_WORK ITEM 1_
List every place name that appears in the text on far-right extremism.
_WORK ITEM 2_
According to the text on far-right extremism, into how many "waves" has contemporary scholarship often split the far-right's trajectory?

_TEXT SHOWN_

++++++++++++++++++++

Far-Right Extremism: An Historical Insight

In the past month alone, we have witnessed several incidents by far-right groups across the UK and Europe. In Germany, 9 lives were lost to a racially-motivated, vicious attack. Muslims in Rotherham are taking measures to secure and protect mosques from far-right threats. With such occurrences becoming worryingly common, it is critical now more than ever, that we seek to understand the historical circumstances that have nurtured the growth of far-right groups. In the second part of this series on far-right extremism (click here to read part one), Hayyan gives us an insight into where and when such groups originated, and how they have evolved over the last century. – Editor’s note

In contemporary far-right scholarship, the trajectory of the far-right has often been split into four so-called “waves”. These refer to different historical periods after the Second World War in which the far-right has been active, and, more importantly, at times grown in stature. While they are rough time periods, they are useful in mapping out modern far-right groups and their development.

++++++++++++++++++++

_DATASET EXCERPT_
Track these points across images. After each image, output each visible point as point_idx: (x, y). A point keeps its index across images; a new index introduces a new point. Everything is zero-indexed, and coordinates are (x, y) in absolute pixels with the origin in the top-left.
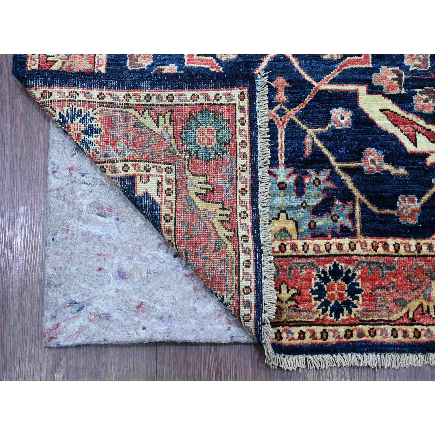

++++++++++++++++++++

_PROBLEM SOLUTION 1_
UK, Europe, Germany, Rotherham

_PROBLEM SOLUTION 2_
Four